SOURCE EXTRACT:
+===+

Here's from one source the definition. A dysfunctional family is a family in which conflict and misbehavior on the part of an individual family member occurs continually and regularly leading other members to accommodate such actions. Well, if that is the case then welcome to Dysfunction Junction. The life of the patriarchs. All of them so far have been dysfunctional. Remember Abraham?

Not a pretty picture. There was conflict within his family with his wife Sarah and her handmaiden Hagar and the two boys that came out of that union. There was dysfunction in the life of Isaac, their son, because Isaac had a couple of boys Esau and Jacob. Esau was Isaac's favorite boy. Jacob was Rebecca's favorite boy and the conflict developed and the dysfunction went on for a lifetime. Now we get to Jacob's family and it's like the next generation gets worse and worse and worse. You are at Dysfunction Junction. It's notable because these are the first men that God chose to form the nation of Israel. I hope you are encouraged by that because, and I'm not going to ask for a show of hands, I was almost tempted to say how many of you came from dysfunctional families?

Many or all of us have. Well, in tonight's study, this chapter you could look at it in three sections. First section is rape.

+===+

MATERIALS PROVIDED:
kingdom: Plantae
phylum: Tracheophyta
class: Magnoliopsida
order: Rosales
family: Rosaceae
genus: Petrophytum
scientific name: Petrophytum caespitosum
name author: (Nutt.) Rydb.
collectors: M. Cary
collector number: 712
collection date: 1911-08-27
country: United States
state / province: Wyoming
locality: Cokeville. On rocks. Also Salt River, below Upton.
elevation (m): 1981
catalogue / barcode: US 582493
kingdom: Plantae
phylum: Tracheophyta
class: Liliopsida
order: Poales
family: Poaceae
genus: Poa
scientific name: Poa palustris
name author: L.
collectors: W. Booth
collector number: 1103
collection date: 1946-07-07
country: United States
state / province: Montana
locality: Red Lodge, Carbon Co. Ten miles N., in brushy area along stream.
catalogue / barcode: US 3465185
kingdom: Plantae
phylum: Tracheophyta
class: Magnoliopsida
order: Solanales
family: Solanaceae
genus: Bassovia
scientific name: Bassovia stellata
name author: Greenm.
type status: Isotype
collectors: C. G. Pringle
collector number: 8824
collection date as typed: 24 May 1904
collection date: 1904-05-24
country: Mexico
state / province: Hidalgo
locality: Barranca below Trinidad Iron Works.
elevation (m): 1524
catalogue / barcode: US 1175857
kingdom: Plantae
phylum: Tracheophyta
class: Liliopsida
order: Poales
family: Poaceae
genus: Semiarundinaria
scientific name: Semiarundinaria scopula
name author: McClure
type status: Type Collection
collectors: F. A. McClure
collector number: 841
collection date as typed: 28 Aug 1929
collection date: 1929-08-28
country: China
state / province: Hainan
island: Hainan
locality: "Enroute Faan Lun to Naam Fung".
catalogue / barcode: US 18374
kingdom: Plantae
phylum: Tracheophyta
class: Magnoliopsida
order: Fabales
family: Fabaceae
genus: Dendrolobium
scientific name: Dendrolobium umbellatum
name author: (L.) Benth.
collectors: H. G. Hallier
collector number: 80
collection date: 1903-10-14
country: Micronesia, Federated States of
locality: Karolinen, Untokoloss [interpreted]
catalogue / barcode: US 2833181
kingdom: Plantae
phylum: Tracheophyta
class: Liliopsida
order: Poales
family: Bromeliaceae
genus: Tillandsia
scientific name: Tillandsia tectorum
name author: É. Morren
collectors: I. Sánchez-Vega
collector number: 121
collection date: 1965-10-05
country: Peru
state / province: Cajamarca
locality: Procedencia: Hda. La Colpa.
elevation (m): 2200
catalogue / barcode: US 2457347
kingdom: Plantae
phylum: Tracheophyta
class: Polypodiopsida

+===+

WORK INSTRUCTIONS:
A. Set down, word for word, everything in the passage on dysfunctional families from "Not a pretty" down to "section is rape.".
B. Rewrite everything in the rows from the line containing "name author: Greenm." down to the end of the rows as a Markdown table with the columns No. and Line. Number each line and leave out blank lines.

SOLUTIONS BY TASK:
A.
Not a pretty picture. There was conflict within his family with his wife Sarah and her handmaiden Hagar and the two boys that came out of that union. There was dysfunction in the life of Isaac, their son, because Isaac had a couple of boys Esau and Jacob. Esau was Isaac's favorite boy. Jacob was Rebecca's favorite boy and the conflict developed and the dysfunction went on for a lifetime. Now we get to Jacob's family and it's like the next generation gets worse and worse and worse. You are at Dysfunction Junction. It's notable because these are the first men that God chose to form the nation of Israel. I hope you are encouraged by that because, and I'm not going to ask for a show of hands, I was almost tempted to say how many of you came from dysfunctional families?

Many or all of us have. Well, in tonight's study, this chapter you could look at it in three sections. First section is rape.

B.
| No. | Line |
|---|---|
| 1 | name author: Greenm. |
| 2 | type status: Isotype |
| 3 | collectors: C. G. Pringle |
| 4 | collector number: 8824 |
| 5 | collection date as typed: 24 May 1904 |
| 6 | collection date: 1904-05-24 |
| 7 | country: Mexico |
| 8 | state / province: Hidalgo |
| 9 | locality: Barranca below Trinidad Iron Works. |
| 10 | elevation (m): 1524 |
| 11 | catalogue / barcode: US 1175857 |
| 12 | kingdom: Plantae |
| 13 | phylum: Tracheophyta |
| 14 | class: Liliopsida |
| 15 | order: Poales |
| 16 | family: Poaceae |
| 17 | genus: Semiarundinaria |
| 18 | scientific name: Semiarundinaria scopula |
| 19 | name author: McClure |
| 20 | type status: Type Collection |
| 21 | collectors: F. A. McClure |
| 22 | collector number: 841 |
| 23 | collection date as typed: 28 Aug 1929 |
| 24 | collection date: 1929-08-28 |
| 25 | country: China |
| 26 | state / province: Hainan |
| 27 | island: Hainan |
| 28 | locality: "Enroute Faan Lun to Naam Fung". |
| 29 | catalogue / barcode: US 18374 |
| 30 | kingdom: Plantae |
| 31 | phylum: Tracheophyta |
| 32 | class: Magnoliopsida |
| 33 | order: Fabales |
| 34 | family: Fabaceae |
| 35 | genus: Dendrolobium |
| 36 | scientific name: Dendrolobium umbellatum |
| 37 | name author: (L.) Benth. |
| 38 | collectors: H. G. Hallier |
| 39 | collector number: 80 |
| 40 | collection date: 1903-10-14 |
| 41 | country: Micronesia, Federated States of |
| 42 | locality: Karolinen, Untokoloss [interpreted] |
| 43 | catalogue / barcode: US 2833181 |
| 44 | kingdom: Plantae |
| 45 | phylum: Tracheophyta |
| 46 | class: Liliopsida |
| 47 | order: Poales |
| 48 | family: Bromeliaceae |
| 49 | genus: Tillandsia |
| 50 | scientific name: Tillandsia tectorum |
| 51 | name author: É. Morren |
| 52 | collectors: I. Sánchez-Vega |
| 53 | collector number: 121 |
| 54 | collection date: 1965-10-05 |
| 55 | country: Peru |
| 56 | state / province: Cajamarca |
| 57 | locality: Procedencia: Hda. La Colpa. |
| 58 | elevation (m): 2200 |
| 59 | catalogue / barcode: US 2457347 |
| 60 | kingdom: Plantae |
| 61 | phylum: Tracheophyta |
| 62 | class: Polypodiopsida |